Otomatik Portakal

Sadece gelecekteki Alex’in de bulunduğu bir toplumda yaşayan insanlar daha güvenli bir yerde yaşıyor olacaktır.

Anthony Burgess tarafından kaleme alınan Otomatik Portakal romanında Burgess, kendi başına gelen olayları da bir nevi kaleme almaktadır. Kendi eşi de hamileyken ve evine dönerken bir grup erkek tarafından tacize uğramış, evlilik yüzüğünü parmağından almaya çalışırlarken de birkaç parmağı kırılmış, karnındaki bebek düşmüş ve doktor raporlarına göre de bir daha çocuk sahibi olamayacak duruma gelmiş. Romanında Burgess, böyle bir sahne oluşturuyor ve ana karakter olan Alex ve arkadaşları tarafından bir kadına toplu tecavüz gerçekleştiriliyor. Ancak kitabın sonunda Alex karakter gelişimi yaşayarak, aile kurmaya ve düzgün bir hayata sahip olmaya karar verdiğini gösteriyor. Alex ve arkadaşları bu çete vari davranışlarını yaparken 14-15 yaşlarındadır ve daha çocuk oldukları, kötü ve bu tarz suçların işlendiği bir toplumda yaşadıkları için kimi eleştirmenler Alex ve çetesinin bu davranışlarını normal kılıyor ve sonunda yaşadığı karakter gelişimini de ‘olgunluk’ olarak görüyor. Ancak ben bu fikirlere katılmıyorum.

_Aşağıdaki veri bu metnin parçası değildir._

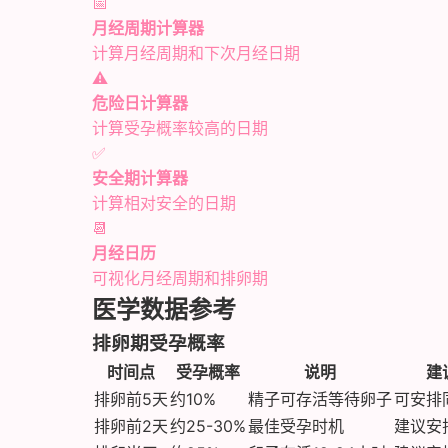
📅
月经周期计算器
计算月经周期和下次月经日期
⚠️
危险日计算器
计算受孕概率较高的日期
✅
安全期计算器
计算相对安全的日期
📆
月经日历
可视化月经周期和排卵期
医学数据参考
排卵期受孕概率
时间点
受孕概率
说明
建
排卵前5天
约10%
精子可存活等待卵子
可安排
排卵前2天
约25-30%
最佳受孕时机
建议安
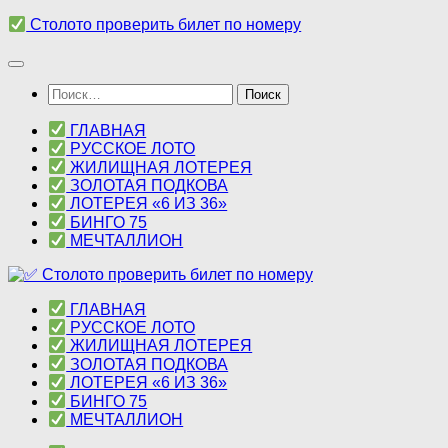
Перейти
Столото проверить билет по номеру
к
содержимому
Найти:
ГЛАВНАЯ
РУССКОЕ ЛОТО
ЖИЛИЩНАЯ ЛОТЕРЕЯ
ЗОЛОТАЯ ПОДКОВА
ЛОТЕРЕЯ «6 ИЗ 36»
БИНГО 75
МЕЧТАЛЛИОН
ГЛАВНАЯ
РУССКОЕ ЛОТО
ЖИЛИЩНАЯ ЛОТЕРЕЯ
ЗОЛОТАЯ ПОДКОВА
ЛОТЕРЕЯ «6 ИЗ 36»
БИНГО 75
МЕЧТАЛЛИОН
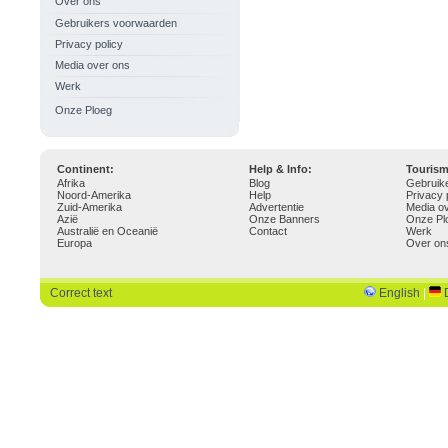
Over ons
Gebruikers voorwaarden
Privacy policy
Media over ons
Werk
Onze Ploeg
Continent:
Help & Info:
Touris
Afrika
Blog
Gebruik
Noord-Amerika
Help
Privacy 
Zuid-Amerika
Advertentie
Media o
Azië
Onze Banners
Onze Pl
Australië en Oceanië
Contact
Werk
Europa
Over on
Correct text
English
|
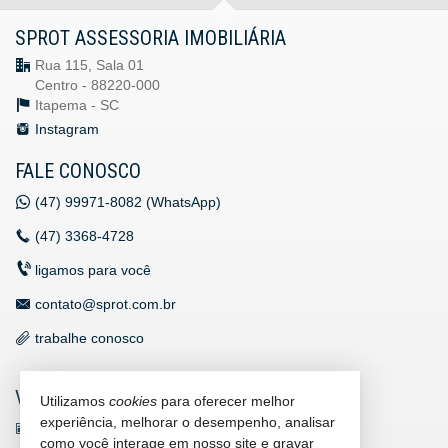
SPROT ASSESSORIA IMOBILIÁRIA
Rua 115, Sala 01
Centro - 88220-000
Itapema -
SC
Instagram
FALE CONOSCO
(47)
99971-8082 (WhatsApp)
(47)
3368-4728
ligamos para você
contato@sprot.com.br
trabalhe conosco
VEJA MAIS
Utilizamos
cookies
para oferecer melhor
experiência, melhorar o desempenho, analisar
receba nosso newsletter
como você interage em nosso site e gravar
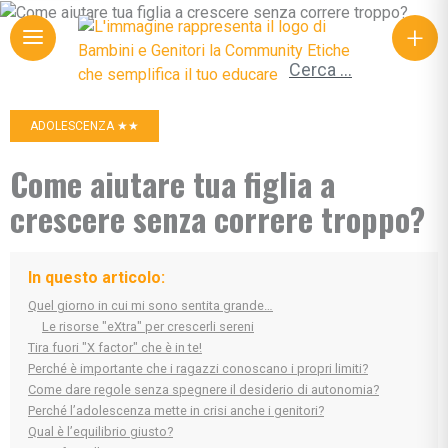
+
Ricerca per:
ADOLESCENZA ★★
Come aiutare tua figlia a
crescere senza correre troppo?
In questo articolo:
Quel giorno in cui mi sono sentita grande…
Le risorse "eXtra" per crescerli sereni
Tira fuori "X factor" che è in te!
Perché è importante che i ragazzi conoscano i propri limiti?
Come dare regole senza spegnere il desiderio di autonomia?
Perché l’adolescenza mette in crisi anche i genitori?
Qual è l’equilibrio giusto?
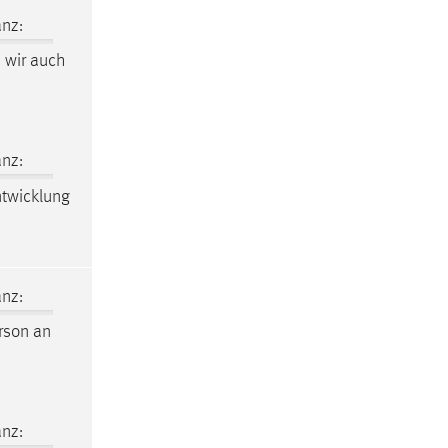
nz:
wir auch
nz:
ntwicklung
nz:
erson an
nz:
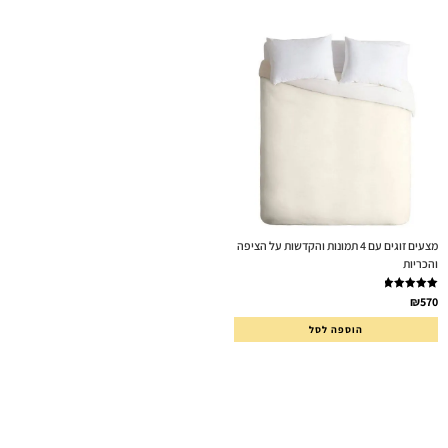
מצעים זוגים עם 4 תמונות והקדשות על הציפה
והכריות
דורג
5.00
₪
570
מתוך 5
הוספה לסל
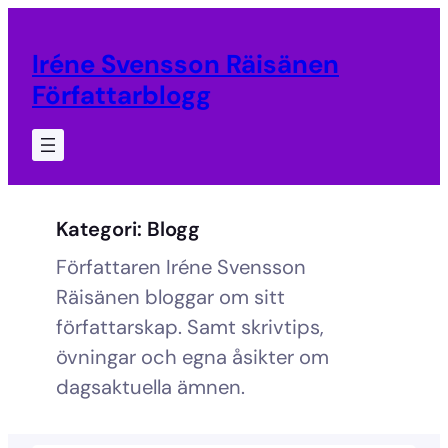
Hoppa
till
Iréne Svensson Räisänen
innehåll
Författarblogg
Kategori:
Blogg
Författaren Iréne Svensson
Räisänen bloggar om sitt
författarskap. Samt skrivtips,
övningar och egna åsikter om
dagsaktuella ämnen.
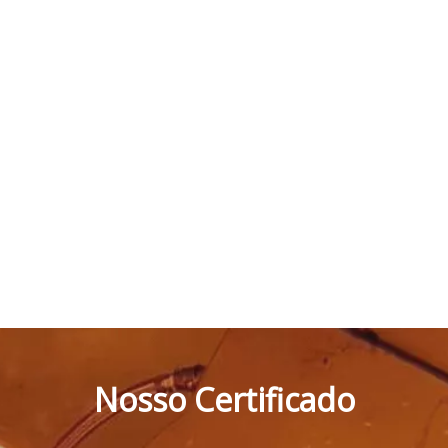
Nosso Certificado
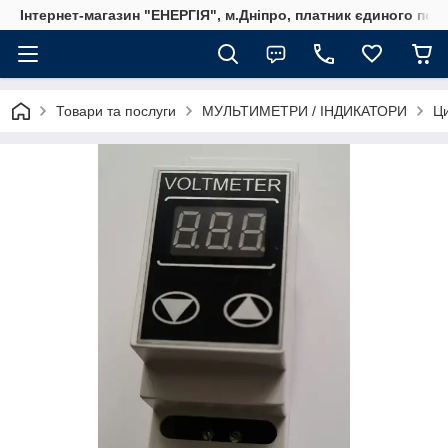
Інтернет-магазин "ЕНЕРГІЯ", м.Дніпро, платник єдиного пода
Товари та послуги
МУЛЬТИМЕТРИ / ІНДИКАТОРИ
Ци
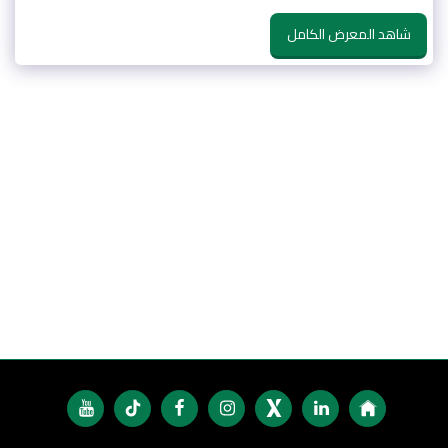
شاهد المعرض الكامل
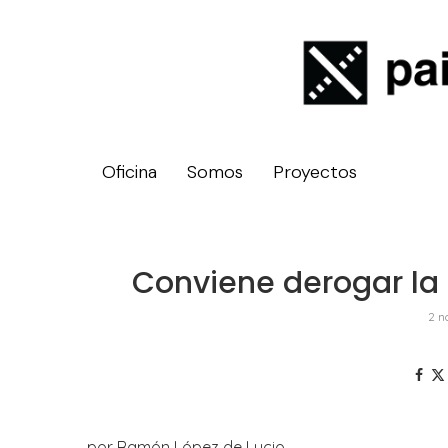
Oficina
Somos
Proyectos
Conviene derogar la 
2 n
por Ramón López de Lucio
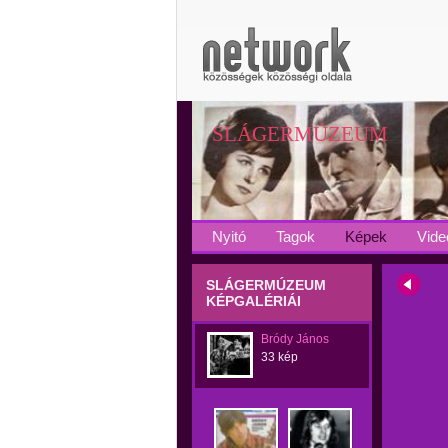
SLÁGERMÚZEUM
Nyitó
Tagok
Képek
Vide
SLÁGERMÚZEUM
KÉPGALÉRIÁI
Bródy János
33 kép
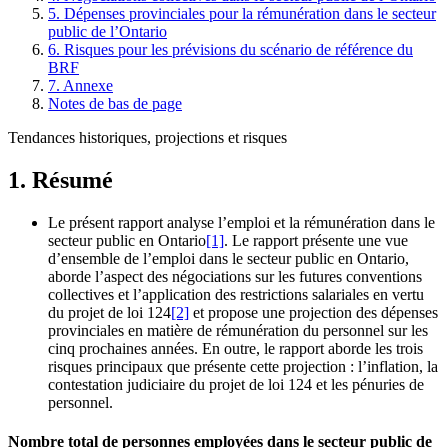
5. Dépenses provinciales pour la rémunération dans le secteur
public de l’Ontario
6. Risques pour les prévisions du scénario de référence du
BRF
7. Annexe
Notes de bas de page
Tendances historiques, projections et risques
1. Résumé
Le présent rapport analyse l’emploi et la rémunération dans le
secteur public en Ontario
[1]
. Le rapport présente une vue
d’ensemble de l’emploi dans le secteur public en Ontario,
aborde l’aspect des négociations sur les futures conventions
collectives et l’application des restrictions salariales en vertu
du projet de loi 124
[2]
et propose une projection des dépenses
provinciales en matière de rémunération du personnel sur les
cinq prochaines années. En outre, le rapport aborde les trois
risques principaux que présente cette projection : l’inflation, la
contestation judiciaire du projet de loi 124 et les pénuries de
personnel.
Nombre total de personnes employées dans le secteur public de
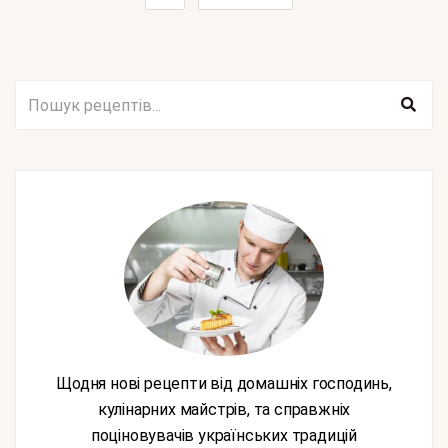
Щодня нові рецепти від домашніх господинь,
кулінарних майстрів, та справжніх
поціновувачів українських традицій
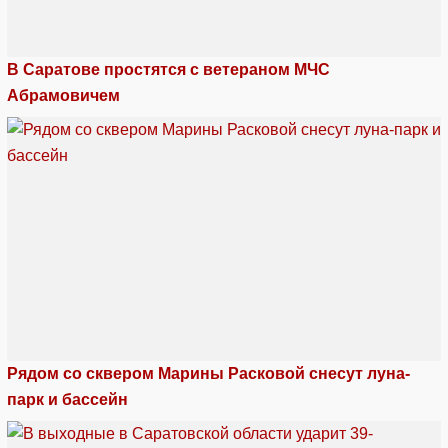
В Саратове простятся с ветераном МЧС
Абрамовичем
Рядом со сквером Марины Расковой снесут луна-
парк и бассейн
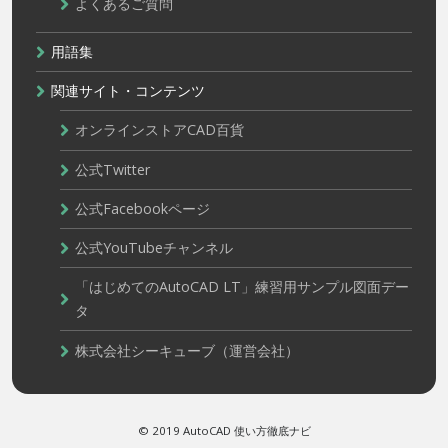
よくあるご質問
用語集
関連サイト・コンテンツ
オンラインストアCAD百貨
公式Twitter
公式Facebookページ
公式YouTubeチャンネル
「はじめてのAutoCAD LT」練習用サンプル図面デー
タ
株式会社シーキューブ（運営会社）
© 2019 AutoCAD 使い方徹底ナビ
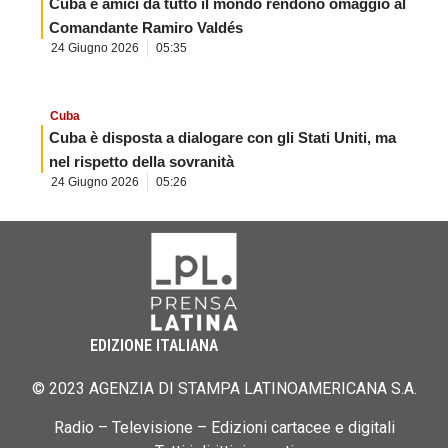
Cuba e amici da tutto il mondo rendono omaggio al
Comandante Ramiro Valdés
24 Giugno 2026
05:35
Cuba
Cuba è disposta a dialogare con gli Stati Uniti, ma
nel rispetto della sovranità
24 Giugno 2026
05:26
EDIZIONE ITALIANA
© 2023 AGENZIA DI STAMPA LATINOAMERICANA S.A.
Radio – Televisione – Edizioni cartacee e digitali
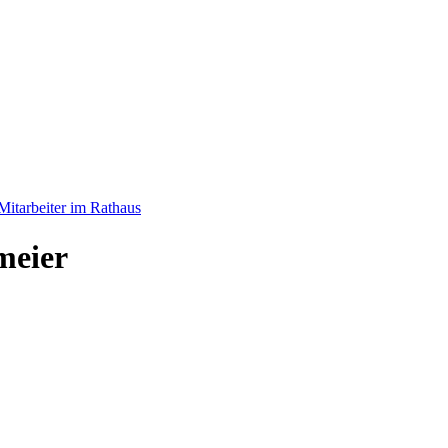
Mitarbeiter im Rathaus
meier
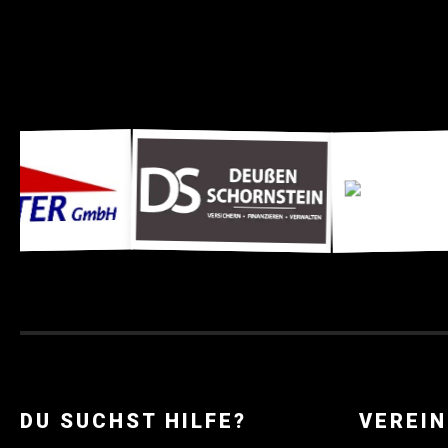
DU SUCHST HILFE?
VEREIN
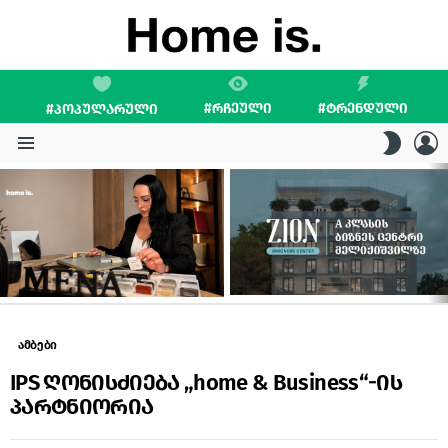
#ᲠᲩᲔᲣᲚᲘ
#ᲢᲠᲔᲜᲓᲣᲚᲘ
#ᲞᲝᲞᲣᲚᲐᲠᲣᲚᲘ
L
SWITC
SKIN
Menu
LATEST
STORIES
ამბები
IPS ღონისძიება „home & Business“-ის
პარტნიორია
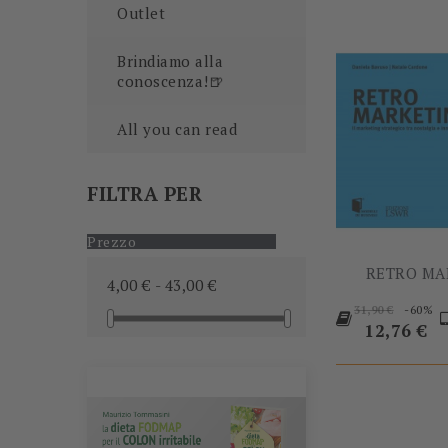
Outlet
Brindiamo alla
conoscenza!🍺
All you can read
FILTRA PER
Prezzo
RETRO MA
4,00 € - 43,00 €
Prezzo
-60%
31,90 €
base
Prezzo
12,76 €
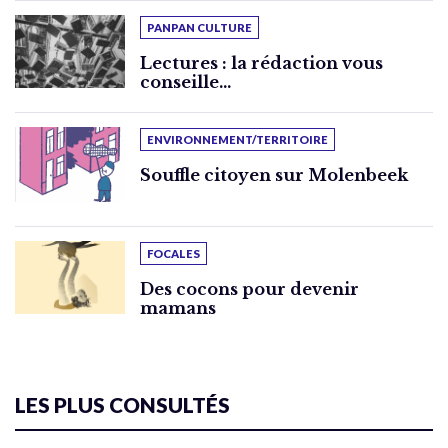
PANPAN CULTURE
Lectures : la rédaction vous
conseille…
ENVIRONNEMENT/TERRITOIRE
Souffle citoyen sur Molenbeek
FOCALES
Des cocons pour devenir
mamans
LES PLUS CONSULTÉS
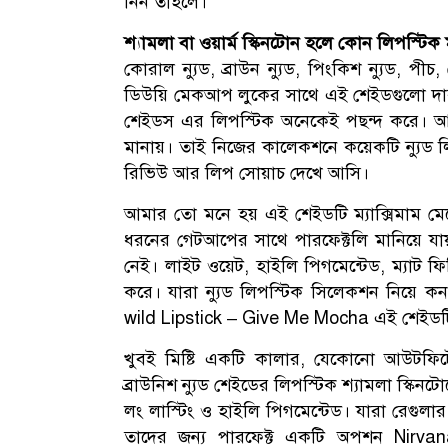
নিন তাহলে।
শ্যামলা বা ওয়ার্ম স্কিনটোন হলে কোন লিপস্টিক
কোরাল ন্যুড, ব্রাউন ন্যুড, পিংকিশ ন্যুড, প
ডিউয়ি মেকআপ লুকের সাথে এই শেইডগুলো দার
শেইডস এর লিপস্টিক অনেকেই পছন্দ করে। আব
মানায়। তাই নিজের কালেকশনে কয়েকটি ন্যুড লি
রিভিউ আর লিপ সোয়াচ দেখে আসি।
আমার তো মনে হয় এই শেইডটি ম্যাক্সিমাম মেয়
ধরনের গেটআপের সাথে পারফেক্টলি মানিয়ে য
নেই। লাইট ওয়েট, হাইলি পিগমেন্টেড, ম্যাট ফি
করে। যারা ন্যুড লিপস্টিক সিলেকশন নিয়ে ক
wild Lipstick – Give Me Mocha এই শেইডট
খুবই মিষ্টি একটি কালার, যেকোনো আউটফিটে
ব্রাউনিশ ন্যুড শেইডের লিপস্টিক শ্যামলা স্কিনট
লং লাস্টিং ও হাইলি পিগমেন্টেড। যারা রেগুলার 
তাদের জন্য পারফেক্ট একটি অপশন Nirvan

Önce Alex’in ailesi ile başlayalım. Ailesi Alex’in geceleri bir işte çalıştığını sandıkları için gönülleri rahat ancak Alex geceleri dışarı çıkıp vandallık yapıyor, dükkan yağmalıyor, insanları dövüyor ve taciz ediyor ve bunları yaparken hiçbir zaman ikileme düşmüyor, ‘yanlış mı bu,’ diye düşünmüyor. Alex’in ailesi Alex hapse girince biraz rahat hissediyorlar, en azından eve para getirmeyen birisine bakmak zorunda kalmıyorlar ve Alex eve geri geldiğinde de fevri hareket sergilemesinden korktukları için çok rahat olamıyorlar. Ailesi hikayede çok pasif kalıyor ve Alex’e gelişim çağındayken yeteri ilgiden ziyade, bir şeyleri öğretebilecek durumda değiller. Zaten çocuk işçinin normalleştiği bir toplumda, bütün aile üyelerinin çalışması gerektiği, ne kadar aktif şekilde çocuklarının gelişiminde rol alabilirler? Annesi Alex’e akşamları dikkatli olmasını çünkü bir grup gencin birtakım suçlar işlediğini söyleyerek aslında endişesini gösteriyor ama Alex, bir grup gencin kendisi ve arkadaşları olduğunu bildiği halde, annesinin kendisini bir konuda uyarmasına rağmen, uyarma sebebini göz önünde bulundurup kendi yaptığı eylemlerin kötü olduğuna yoramıyor.

Alex, bir gün çocuğu olursa onun da böyle işlere bulaşacağını kendinden emir bir şekilde söylüyor. Bu davranışların gen ile alakası olduğundan değil de toplum ve çevrenin onu o işlere iteceğini söylüyor. Yaşadıkları toplum da pek sağlıklı bir toplum değil bundan dolayı kimi eleştirmenler Alex’in suça yatkınlığını topluma bağlayarak onun elinden pek de bir şey gelemeyeceğini savunuyor ve çocuk olduğu için de çevreden etkilenmiş diyebiliyor. Ancak ailesinin ona çalışmasına dair söylediği cümleleri dinlemek veya direkt olarak babasını, görünüşe göre suç işleyen birisi değil, örnek almak yerine o kafasına göre ‘eğlenceli’ bir yaşam sürmeyi, insanlara zarar vermeyi seçiyor. Hırsızlığa, tecavüze, dolaylı yoldan insanların ölümüne sebep olmaya, vandallığa bir ‘çocuğun’ aklı kesiyorsa o kişinin sırf çocuk olduğu için savunulmaması gerekiyor. Kirpi bile yavrusunu pamuğum diye sever der herkes, kirpinin de yavrusu Alex gibi birisi olsa ve diğer kirpilere böyle davranışlar sergilese, kirpi bile yavrusunun aslında ne kadar saldırgan ve korkutucu biri olduğunun farkına varır. Çocukluk denen dönem genelde masumiyet ile ilişkilendirilir ama Alex’e ve davranışlarına bakınca onu masumiyetin zıttı olan bütün kelimeler ile ilişkilendirebiliyoruz.

Romanın sonunda Ludovico tekniği ile bir nevi zihnine işkence yapılarak düzeltilmeye çalışıyor ama bu düzelmeyi kendi hür iradesi ile yapmadığı, birilerinin zorlaması ile yaptığı için geçirdiği değişimi de ben tamamıyla desteklemiyorum. Asıl önemli nokta Alex’in yaptığı şeylerin farkına varıp kendi isteği ile değişmesiydi ancak değişimin o vakitten sonra kimseye bir yararı olmayacağı için pek de bir anlamı kalmayacaktı. Sadece gelecekteki Alex’in de bulunduğu bir toplumda yaşayan insanlar daha güvenli bir yerde yaşıyor olacaktır.